Importance of Friends: A Buddy in Need is a Buddy Indeed
Plenty of money and time has gone toward the Human Genome Project, nonetheless, it appears that human beings are pretty smart at DNA sequencing without the help of any devices at all. A recent study found that individuals who are buddies have more identical DNA than strangers do. As people typically choose their friends, it means that when someone is forming friendships, that person is actually looking for genetically similar peers.
One researcher told in an interview that humans are unique in a sense that they forge long-term bonds with others. Furthermore, people tend to appreciate the presence of such individuals that they resemble. They observed that the olfactory gene, which is responsible for the sense of smell, happened to be the commonly-distributed gene between friends. And it is pretty apparent, as a significant part of a friendship, boils down to enjoying and eating many things together, and one’s sense of smell can be found related to how that person perceives flavor and taste.
However, it is just the opening chapters of the comprehensive friendship essay waiting to be told. Over the past few decades, various studies have thrown a light on the significance of friendship in people’s lives.
Top benefits of friendship
Friends make you less stressed
It is long said that human beings when confronted with intense stress or impending danger, trigger a fight or flight responsive defense mechanism. However, one UCLA (University of California at Los Angeles) study challenged that conventional wisdom. The researchers observed that fight or flight does not happen to be as intense as tend and befriend when it boils down to females. It means women have more propensity to respond to threat perceptions by longing for social contacts and nurturing their near and dear ones. It helps to release oxytocin that plays the role of a de-stressor in females and less so when it comes to men.
And there is more to happen when the tend and befriend stimulus acting in a woman is successful, her body liberates more oxytocin, and thus the biochemical process keeps iterating. Hence, females who spend a significant amount of leisure time with their friends are less likely to be stressed consistently on a daily basis than the guys. Some scientists also believe that it satisfactorily explains why females live longer than males.
Friends affect your weight
In an even extended study, which commenced in 1971 and continued till 2003, researchers thoroughly examined how prevalent obesity is in a social network of twelve thousand and sixty-seven people. They witnessed that, as a rule of thumb, individuals were more likely to suffer from obesity, provided someone close to those people happened to be obese too. The effect was more visible and dominant, though pretty surprisingly when the relationship was a friendship. The study inferred that someone is 57% more likely to suffer from obesity, as long as the friend of that person does. The effect was not restricted to weight, either; and in a separate research study, people were 500% more likely to ingest a healthy diet in general, when their buddies were eating responsibly too.
Friends make you live longer
A group of Australian researchers studied people who are seventy years old or more for over ten years to find how their social networks influence their longevity. The study observed that the likelihood of seniors having large groups of friends surviving the decade was around 22% more than that of those people with no or fewer number of buddies. Perhaps, even more, astonishing is that, having children and relatives did not affect their lifespan substantially.
Friends make you more optimistic
In a unique experiment performed in 2008, subjects were made to stand facing a hill and were then asked to guesstimate its steepness. The study noted that the experimental group which performed the activity in the presence of their good friends said that the hill question was less steep than the control group that did the task all alone. And what is even more surprising, just thinking about a genuine friend while gazing at the hill, made people perceive a shallower incline. The researchers concluded that when an individual is looking in the direction of a mountain, the subconscious mind of that persons imagines climbing it, and thus having a friend at an arm’s throw, or even barely thinking about one, makes one less pessimistic about the odds of an unsuccessful ascent.

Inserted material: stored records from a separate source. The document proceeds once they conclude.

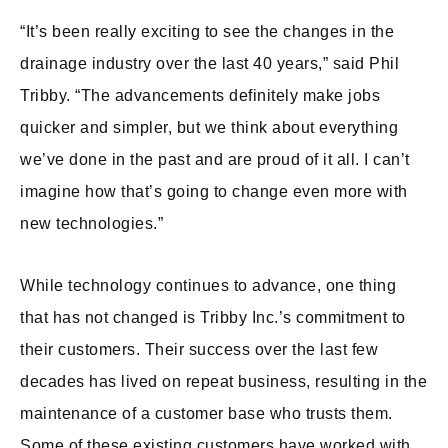
“It’s been really exciting to see the changes in the
drainage industry over the last 40 years,” said Phil
Tribby. “The advancements definitely make jobs
quicker and simpler, but we think about everything
we’ve done in the past and are proud of it all. I can’t
imagine how that’s going to change even more with
new technologies.”
While technology continues to advance, one thing
that has not changed is Tribby Inc.’s commitment to
their customers. Their success over the last few
decades has lived on repeat business, resulting in the
maintenance of a customer base who trusts them.
Some of these existing customers have worked with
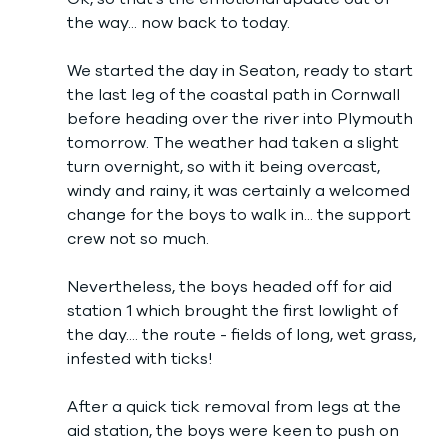
the way... now back to today. 
We started the day in Seaton, ready to start 
the last leg of the coastal path in Cornwall 
before heading over the river into Plymouth 
tomorrow. The weather had taken a slight 
turn overnight, so with it being overcast, 
windy and rainy, it was certainly a welcomed 
change for the boys to walk in... the support 
crew not so much. 
Nevertheless, the boys headed off for aid 
station 1 which brought the first lowlight of 
the day.... the route - fields of long, wet grass, 
infested with ticks!
After a quick tick removal from legs at the 
aid station, the boys were keen to push on 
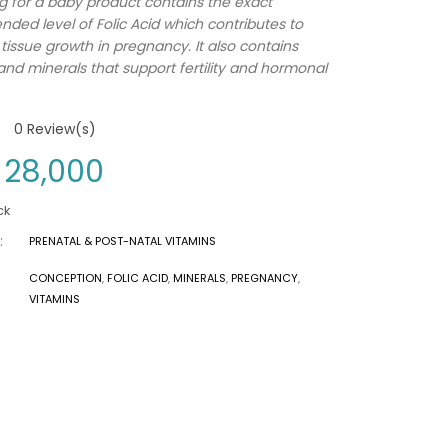
ng for a baby product contains the exact
ed level of Folic Acid which contributes to
tissue growth in pregnancy. It also contains
and minerals that support fertility and hormonal
0
Review(s)
28,000
ck
:
PRENATAL & POST-NATAL VITAMINS
CONCEPTION
,
FOLIC ACID
,
MINERALS
,
PREGNANCY
,
VITAMINS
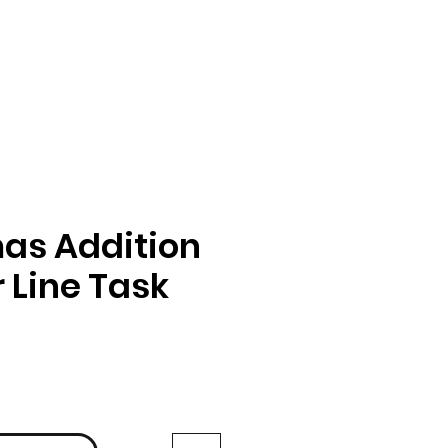
as Addition
Line Task
ga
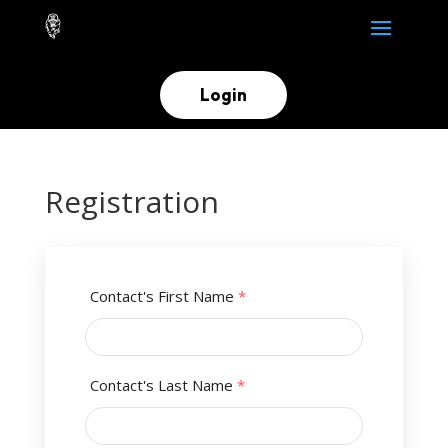
Login
Registration
Contact's First Name
*
Contact's Last Name
*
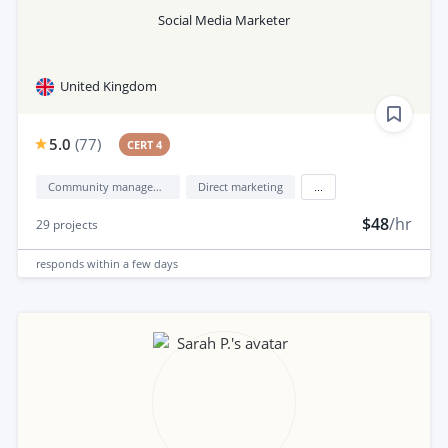
Social Media Marketer
United Kingdom
5.0
(
77
)
CERT 4
Community management
Direct marketing
...
$48
/hr
29
projects
responds
within a few days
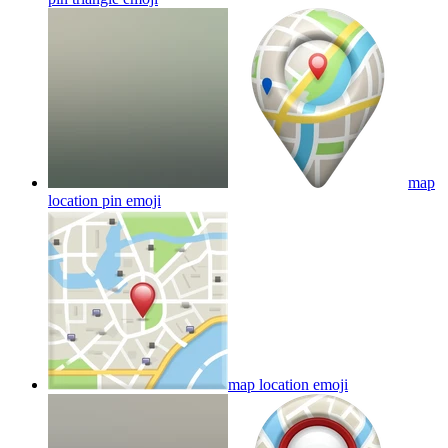
map
location pin
emoji
map location
emoji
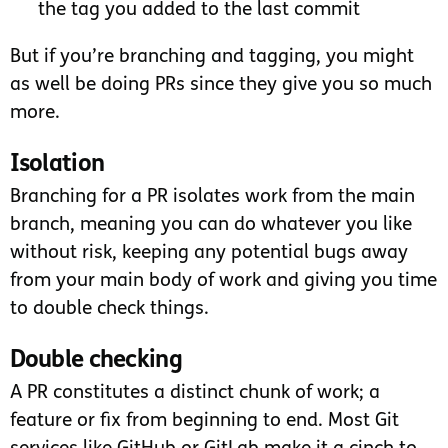
the tag you added to the last commit
But if you’re branching and tagging, you might
as well be doing PRs since they give you so much
more.
Isolation
Branching for a PR isolates work from the main
branch, meaning you can do whatever you like
without risk, keeping any potential bugs away
from your main body of work and giving you time
to double check things.
Double checking
A PR constitutes a distinct chunk of work; a
feature or fix from beginning to end. Most Git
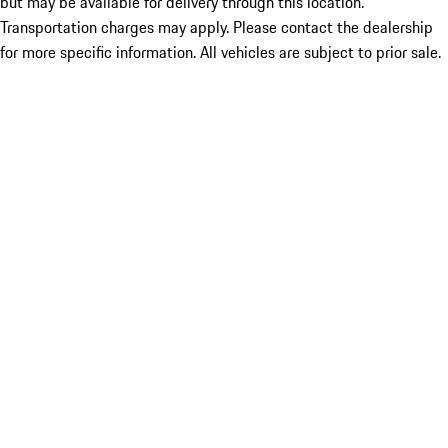
but may be available for delivery through this location.
Transportation charges may apply. Please contact the dealership
for more specific information. All vehicles are subject to prior sale.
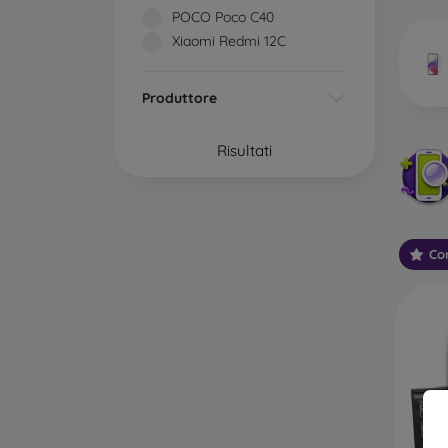
market
POCO Poco C40
Xiaomi Redmi 12C
Produttore
Wha
Risultati
Classi
someti
types 
Con
protect
2.5D M
displa
varian
choose 
3D Mob
advant
thicke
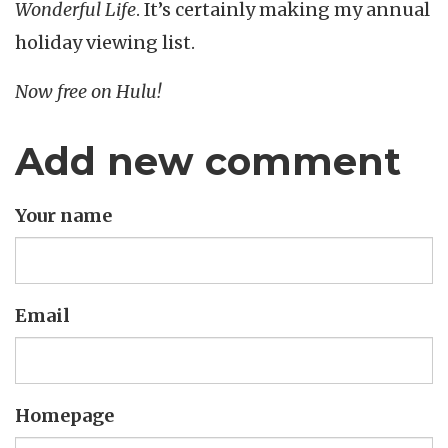
Wonderful Life
. It’s certainly making my annual
holiday viewing list.
Now free on Hulu!
Add new comment
Your name
Email
Homepage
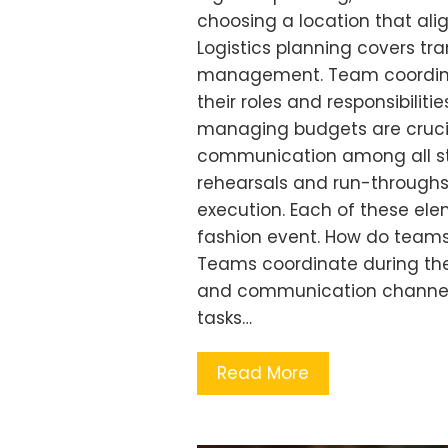
choosing a location that ali
Logistics planning covers tr
management. Team coordinat
their roles and responsibiliti
managing budgets are crucial 
communication among all sta
rehearsals and run-throughs
execution. Each of these ele
fashion event. How do teams
Teams coordinate during the 
and communication channels
tasks…
Read More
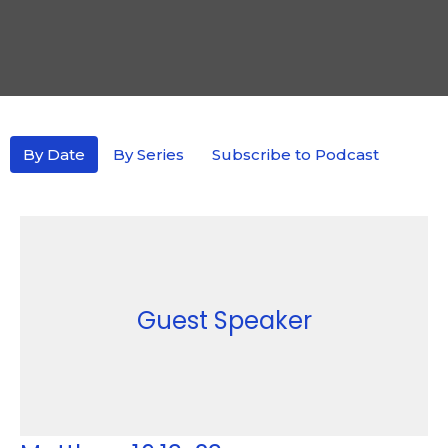
By Date
By Series
Subscribe to Podcast
Guest Speaker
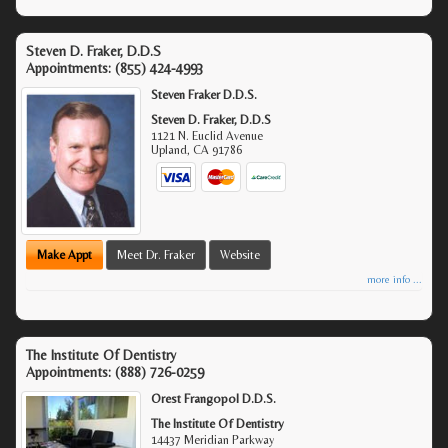
Steven D. Fraker, D.D.S
Appointments:
(855) 424-4993
Steven Fraker D.D.S.
Steven D. Fraker, D.D.S
1121 N. Euclid Avenue
Upland
,
CA
91786
Make Appt
Meet Dr. Fraker
Website
more info ...
The Institute Of Dentistry
Appointments:
(888) 726-0259
Orest Frangopol D.D.S.
The Institute Of Dentistry
14437 Meridian Parkway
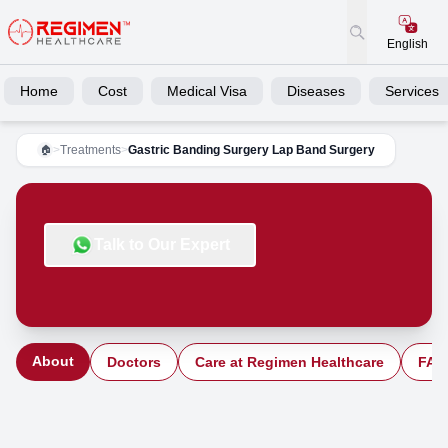
English
Home
Cost
Medical Visa
Diseases
Services
>
Treatments
>
Gastric Banding Surgery Lap Band Surgery
🏠
Talk to Our Expert
About
Doctors
Care at Regimen Healthcare
FAQ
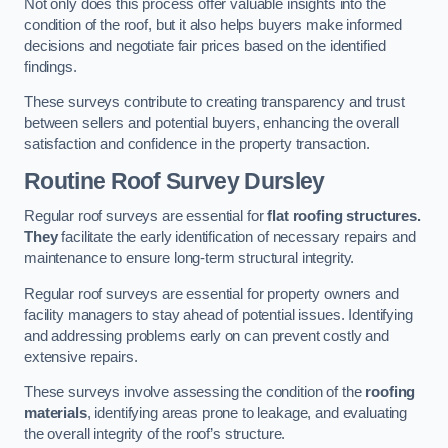
Not only does this process offer valuable insights into the
condition of the roof, but it also helps buyers make informed
decisions and negotiate fair prices based on the identified
findings.
These surveys contribute to creating transparency and trust
between sellers and potential buyers, enhancing the overall
satisfaction and confidence in the property transaction.
Routine Roof Survey
Dursley
Regular roof surveys are essential for
flat roofing structures.
They
facilitate the early identification of necessary repairs and
maintenance to ensure long-term structural integrity.
Regular roof surveys are essential for property owners and
facility managers to stay ahead of potential issues. Identifying
and addressing problems early on can prevent costly and
extensive repairs.
These surveys involve assessing the condition of the
roofing
materials
, identifying areas prone to leakage, and evaluating
the overall integrity of the roof’s structure.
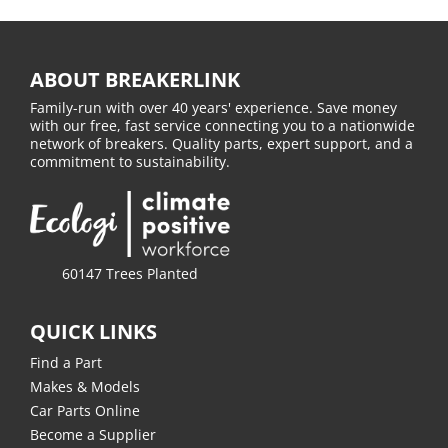
ABOUT BREAKERLINK
Family-run with over 40 years' experience. Save money
with our free, fast service connecting you to a nationwide
network of breakers. Quality parts, expert support, and a
commitment to sustainability.
60147 Trees Planted
QUICK LINKS
Find a Part
Makes & Models
Car Parts Online
Become a Supplier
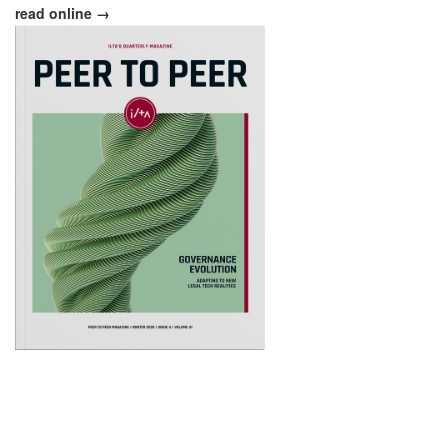
read online →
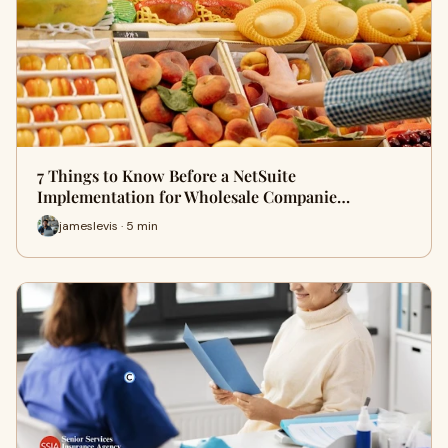
7 Things to Know Before a NetSuite
Implementation for Wholesale Companie…
jameslevis · 5 min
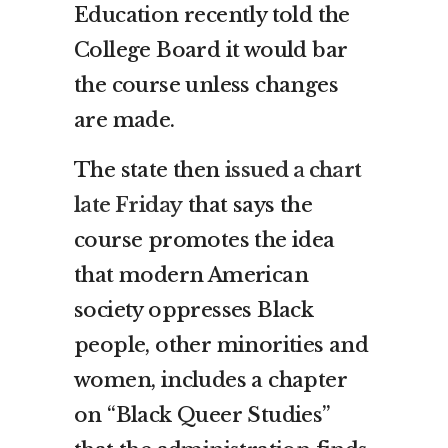
Education recently told the
College Board it would bar
the course unless changes
are made.
The state then
issued a chart
late Friday
that says the
course promotes the idea
that modern American
society oppresses Black
people, other minorities and
women, includes a chapter
on “Black Queer Studies”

Even your Friends’ friends make you happier
People will more likely be satisfied when they spend time with other happy people, and a 2008 study found this correlation can be held true for as far as three degrees of separation. For instance; one (W) can think of a close buddy (X), then think of one (Y) of those people who are friends of that person (X), and finally think of one (Z) of those individuals who are friends of Y. If Z is the person whom W has never hear about or met, is found to be happy, then W has a better likelihood of finding merriment and joy.
Maintaining a group of genuine friends is undoubtedly one of the most critical aspects of embracing a healthy and happy life. Unlike blood relationships, friendships are created by personal choice, sans the formality of ceremonies or legal ties. However, similar to family relationships, friendships can also last an entire lifetime.
There are various types of friends. Some are pretty casual and may identify with a common pastime or hobby. Other friendships blossom because of one’s membership in a club or an organization but never happen to extend beyond those boundaries. People have best friends, childhood pals, close friends, good friends, schoolmates, and workplace friends.
Most often, the friendships people make during the hay days of youth, gradually fade into oblivion as they mature and move to new places. New friends begin to occupy the vacant places created by old ones, and the cycle continues.
Friendship is unnecessary, like philosophy, like art… It has no survival value; rather it is one of those things that give value to survival.